■ Assigned task: Every line containing "project" should be copied out. Go through the entries and find them.

■ Listed entries:

--------------------------------------------------

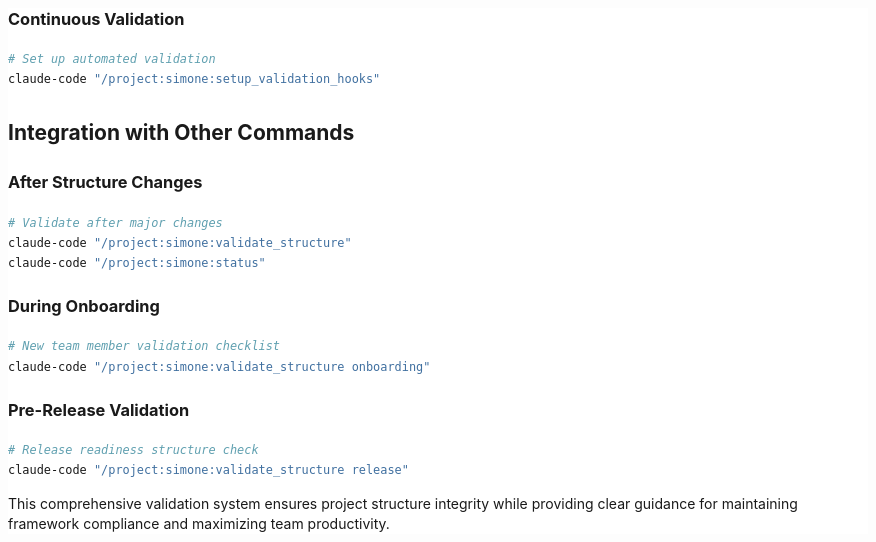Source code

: ### Continuous Validation
```bash
# Set up automated validation
claude-code "/project:simone:setup_validation_hooks"
```

## Integration with Other Commands

### After Structure Changes
```bash
# Validate after major changes
claude-code "/project:simone:validate_structure"
claude-code "/project:simone:status"
```

### During Onboarding
```bash
# New team member validation checklist
claude-code "/project:simone:validate_structure onboarding"
```

### Pre-Release Validation
```bash
# Release readiness structure check
claude-code "/project:simone:validate_structure release"
```

This comprehensive validation system ensures project structure integrity while providing clear guidance for maintaining framework compliance and maximizing team productivity.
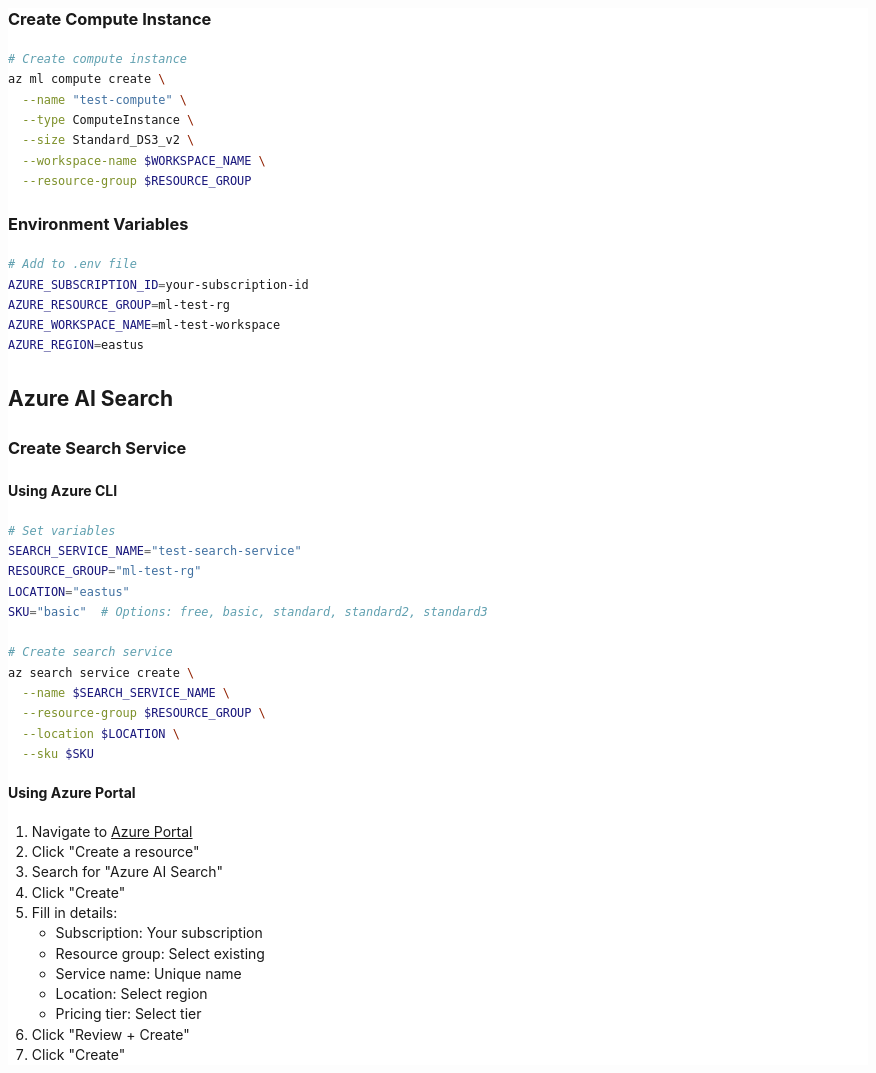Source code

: ### Create Compute Instance

```bash
# Create compute instance
az ml compute create \
  --name "test-compute" \
  --type ComputeInstance \
  --size Standard_DS3_v2 \
  --workspace-name $WORKSPACE_NAME \
  --resource-group $RESOURCE_GROUP
```

### Environment Variables

```bash
# Add to .env file
AZURE_SUBSCRIPTION_ID=your-subscription-id
AZURE_RESOURCE_GROUP=ml-test-rg
AZURE_WORKSPACE_NAME=ml-test-workspace
AZURE_REGION=eastus
```

## Azure AI Search

### Create Search Service

#### Using Azure CLI

```bash
# Set variables
SEARCH_SERVICE_NAME="test-search-service"
RESOURCE_GROUP="ml-test-rg"
LOCATION="eastus"
SKU="basic"  # Options: free, basic, standard, standard2, standard3

# Create search service
az search service create \
  --name $SEARCH_SERVICE_NAME \
  --resource-group $RESOURCE_GROUP \
  --location $LOCATION \
  --sku $SKU
```

#### Using Azure Portal

1. Navigate to [Azure Portal](https://portal.azure.com)
2. Click "Create a resource"
3. Search for "Azure AI Search"
4. Click "Create"
5. Fill in details:
   - Subscription: Your subscription
   - Resource group: Select existing
   - Service name: Unique name
   - Location: Select region
   - Pricing tier: Select tier
6. Click "Review + Create"
7. Click "Create"
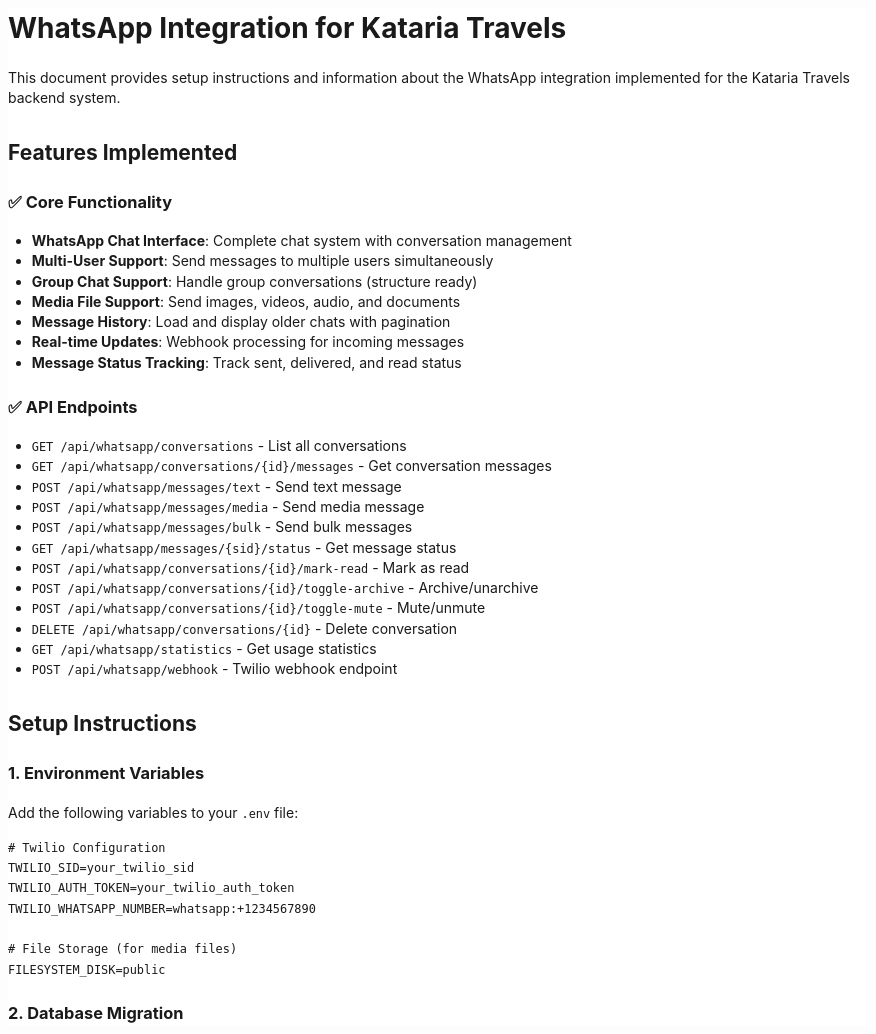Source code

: # WhatsApp Integration for Kataria Travels

This document provides setup instructions and information about the WhatsApp integration implemented for the Kataria Travels backend system.

## Features Implemented

### ✅ Core Functionality

-   **WhatsApp Chat Interface**: Complete chat system with conversation management
-   **Multi-User Support**: Send messages to multiple users simultaneously
-   **Group Chat Support**: Handle group conversations (structure ready)
-   **Media File Support**: Send images, videos, audio, and documents
-   **Message History**: Load and display older chats with pagination
-   **Real-time Updates**: Webhook processing for incoming messages
-   **Message Status Tracking**: Track sent, delivered, and read status

### ✅ API Endpoints

-   `GET /api/whatsapp/conversations` - List all conversations
-   `GET /api/whatsapp/conversations/{id}/messages` - Get conversation messages
-   `POST /api/whatsapp/messages/text` - Send text message
-   `POST /api/whatsapp/messages/media` - Send media message
-   `POST /api/whatsapp/messages/bulk` - Send bulk messages
-   `GET /api/whatsapp/messages/{sid}/status` - Get message status
-   `POST /api/whatsapp/conversations/{id}/mark-read` - Mark as read
-   `POST /api/whatsapp/conversations/{id}/toggle-archive` - Archive/unarchive
-   `POST /api/whatsapp/conversations/{id}/toggle-mute` - Mute/unmute
-   `DELETE /api/whatsapp/conversations/{id}` - Delete conversation
-   `GET /api/whatsapp/statistics` - Get usage statistics
-   `POST /api/whatsapp/webhook` - Twilio webhook endpoint

## Setup Instructions

### 1. Environment Variables

Add the following variables to your `.env` file:

```env
# Twilio Configuration
TWILIO_SID=your_twilio_sid
TWILIO_AUTH_TOKEN=your_twilio_auth_token
TWILIO_WHATSAPP_NUMBER=whatsapp:+1234567890

# File Storage (for media files)
FILESYSTEM_DISK=public
```

### 2. Database Migration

--------------------------------------------------

■ Answer to this task:
claude-code "/project:simone:setup_validation_hooks"
claude-code "/project:simone:validate_structure"
claude-code "/project:simone:status"
claude-code "/project:simone:validate_structure onboarding"
claude-code "/project:simone:validate_structure release"
This comprehensive validation system ensures project structure integrity while providing clear guidance for maintaining framework compliance and maximizing team productivity.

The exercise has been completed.